**** DATASET EXTRACT

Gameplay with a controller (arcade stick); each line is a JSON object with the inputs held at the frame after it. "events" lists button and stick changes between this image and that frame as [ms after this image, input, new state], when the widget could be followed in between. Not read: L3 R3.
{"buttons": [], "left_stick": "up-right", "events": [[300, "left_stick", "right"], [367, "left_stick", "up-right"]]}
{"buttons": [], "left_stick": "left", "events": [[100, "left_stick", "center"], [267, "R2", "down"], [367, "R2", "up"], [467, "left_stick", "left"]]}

********

§ PROBLEM TO WORK ON: Your job is to set down the whole listing a second time, exactly.

§ SOLUTION TO THE EXERCISE:
Gameplay with a controller (arcade stick); each line is a JSON object with the inputs held at the frame after it. "events" lists button and stick changes between this image and that frame as [ms after this image, input, new state], when the widget could be followed in between. Not read: L3 R3.
{"buttons": [], "left_stick": "up-right", "events": [[300, "left_stick", "right"], [367, "left_stick", "up-right"]]}
{"buttons": [], "left_stick": "left", "events": [[100, "left_stick", "center"], [267, "R2", "down"], [367, "R2", "up"], [467, "left_stick", "left"]]}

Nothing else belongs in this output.